俺がソルテラスの主役に選ばれた時の顔合わせで柿本プロデューサーと脚本家の小浜さんと一緒に新しいヒーロー番組(その時はまだタイトル未定だった)について論議していた、その内容は今でも俺の心に響いている。
「正義のヒーローってのは本当に割に合わらない仕事だと思うんだよ、報酬が出ない場合も多いからほとんどがボランティアだしね」
小浜さんがタバコをふかしながら柿本プロデューサーと俺に軽く話しかけた。
「確かに軍や警察、民間団体に所属しているヒーローもいるけど個人が多いですよね、しかも正体を隠すからスポンサーも付かないし」
そういえばアメリカのヒーローはジャーナリストや実業家が多いよな、日本のヒーローはバラバラだな。よく分からない組織に所属してるのもいるけど、最近は学生やフリーターも多い気がする。

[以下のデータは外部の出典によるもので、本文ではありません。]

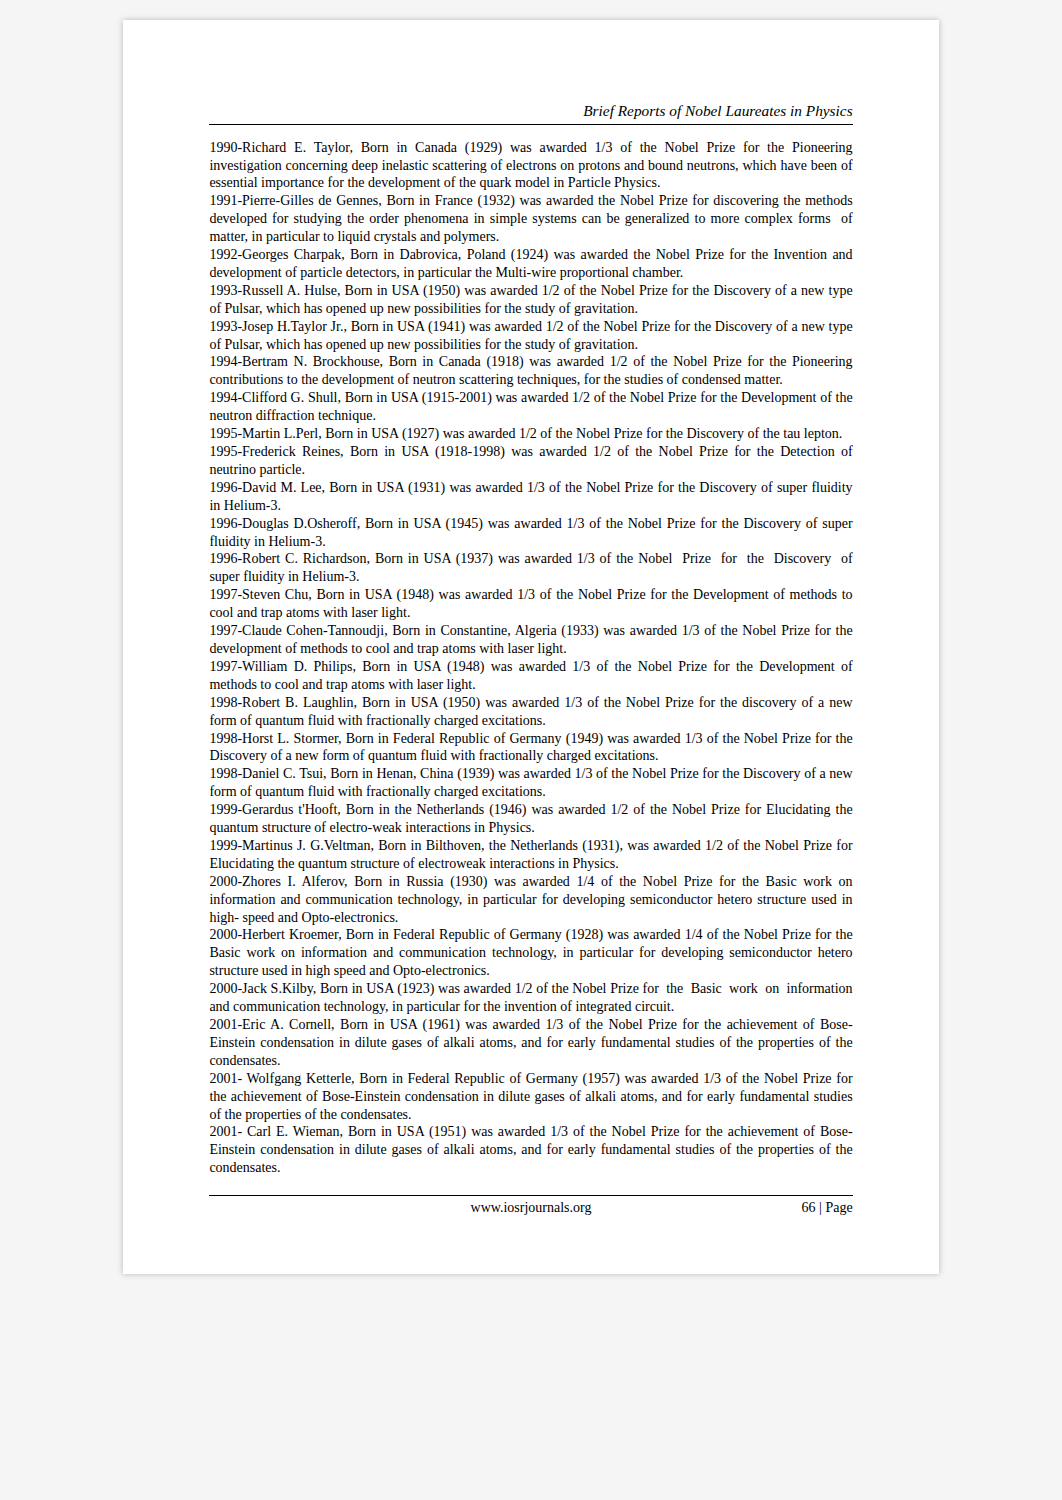Brief Reports of Nobel Laureates in Physics
1990-Richard E. Taylor, Born in Canada (1929) was awarded 1/3 of the Nobel Prize for the Pioneering investigation concerning deep inelastic scattering of electrons on protons and bound neutrons, which have been of essential importance for the development of the quark model in Particle Physics.
1991-Pierre-Gilles de Gennes, Born in France (1932) was awarded the Nobel Prize for discovering the methods developed for studying the order phenomena in simple systems can be generalized to more complex forms of matter, in particular to liquid crystals and polymers.
1992-Georges Charpak, Born in Dabrovica, Poland (1924) was awarded the Nobel Prize for the Invention and development of particle detectors, in particular the Multi-wire proportional chamber.
1993-Russell A. Hulse, Born in USA (1950) was awarded 1/2 of the Nobel Prize for the Discovery of a new type of Pulsar, which has opened up new possibilities for the study of gravitation.
1993-Josep H.Taylor Jr., Born in USA (1941) was awarded 1/2 of the Nobel Prize for the Discovery of a new type of Pulsar, which has opened up new possibilities for the study of gravitation.
1994-Bertram N. Brockhouse, Born in Canada (1918) was awarded 1/2 of the Nobel Prize for the Pioneering contributions to the development of neutron scattering techniques, for the studies of condensed matter.
1994-Clifford G. Shull, Born in USA (1915-2001) was awarded 1/2 of the Nobel Prize for the Development of the neutron diffraction technique.
1995-Martin L.Perl, Born in USA (1927) was awarded 1/2 of the Nobel Prize for the Discovery of the tau lepton.
1995-Frederick Reines, Born in USA (1918-1998) was awarded 1/2 of the Nobel Prize for the Detection of neutrino particle.
1996-David M. Lee, Born in USA (1931) was awarded 1/3 of the Nobel Prize for the Discovery of super fluidity in Helium-3.
1996-Douglas D.Osheroff, Born in USA (1945) was awarded 1/3 of the Nobel Prize for the Discovery of super fluidity in Helium-3.
1996-Robert C. Richardson, Born in USA (1937) was awarded 1/3 of the Nobel Prize for the Discovery of super fluidity in Helium-3.
1997-Steven Chu, Born in USA (1948) was awarded 1/3 of the Nobel Prize for the Development of methods to cool and trap atoms with laser light.
1997-Claude Cohen-Tannoudji, Born in Constantine, Algeria (1933) was awarded 1/3 of the Nobel Prize for the development of methods to cool and trap atoms with laser light.
1997-William D. Philips, Born in USA (1948) was awarded 1/3 of the Nobel Prize for the Development of methods to cool and trap atoms with laser light.
1998-Robert B. Laughlin, Born in USA (1950) was awarded 1/3 of the Nobel Prize for the discovery of a new form of quantum fluid with fractionally charged excitations.
1998-Horst L. Stormer, Born in Federal Republic of Germany (1949) was awarded 1/3 of the Nobel Prize for the Discovery of a new form of quantum fluid with fractionally charged excitations.
1998-Daniel C. Tsui, Born in Henan, China (1939) was awarded 1/3 of the Nobel Prize for the Discovery of a new form of quantum fluid with fractionally charged excitations.
1999-Gerardus t'Hooft, Born in the Netherlands (1946) was awarded 1/2 of the Nobel Prize for Elucidating the quantum structure of electro-weak interactions in Physics.
1999-Martinus J. G.Veltman, Born in Bilthoven, the Netherlands (1931), was awarded 1/2 of the Nobel Prize for Elucidating the quantum structure of electroweak interactions in Physics.
2000-Zhores I. Alferov, Born in Russia (1930) was awarded 1/4 of the Nobel Prize for the Basic work on information and communication technology, in particular for developing semiconductor hetero structure used in high- speed and Opto-electronics.
2000-Herbert Kroemer, Born in Federal Republic of Germany (1928) was awarded 1/4 of the Nobel Prize for the Basic work on information and communication technology, in particular for developing semiconductor hetero structure used in high speed and Opto-electronics.
2000-Jack S.Kilby, Born in USA (1923) was awarded 1/2 of the Nobel Prize for the Basic work on information and communication technology, in particular for the invention of integrated circuit.
2001-Eric A. Cornell, Born in USA (1961) was awarded 1/3 of the Nobel Prize for the achievement of Bose-Einstein condensation in dilute gases of alkali atoms, and for early fundamental studies of the properties of the condensates.
2001- Wolfgang Ketterle, Born in Federal Republic of Germany (1957) was awarded 1/3 of the Nobel Prize for the achievement of Bose-Einstein condensation in dilute gases of alkali atoms, and for early fundamental studies of the properties of the condensates.
2001- Carl E. Wieman, Born in USA (1951) was awarded 1/3 of the Nobel Prize for the achievement of Bose-Einstein condensation in dilute gases of alkali atoms, and for early fundamental studies of the properties of the condensates.
www.iosrjournals.org 66 | Page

「ところで柿P、毎回意表を突くジャンルの脚本以来してくるけど特撮ヒーローってまた意外なところ持ってきたねえ。柿Pのことだから何か意味やテーマがあるんだろうけど、それを聞くか聞かないかで脚本の質と内容がガラッと変わっちゃうよ」
「僕が考えるこの作品のテーマは小浜さんがさっき言っていた「割に合わない」っていう事なんだよ」
「柿本さん、割に合わなくても正義のために戦うヒーローって事ですか?」
俺の質問に対して柿本プロデューサーは少し笑い顔を見せながら首を横に振る。
「それも含まれるけどね、僕は人生って基本的に割に合わないように出来てると思うんだ。そもそも理にかなった人生って何なんだろうね」
「え?ちょっと難しくて良く分かりません」
「ああ、何となく分かったよ。さっき俺、ヒーローが割に合わないって言ってたけど悪者だって割に合わないんだよなあ、被害者だって割に合わない。理にかなった人生なんて無いってことがテーマかな」
「ヒーローって希望を与える物じゃないんですか?なんかそれじゃ人生暗くならないですか?」
柿本さんと小浜さんは通じ合ったようだ。柿本さんはコーヒーを飲みながら、小浜さんはタバコを咥えて暫く考えてから俺に説明してくれた。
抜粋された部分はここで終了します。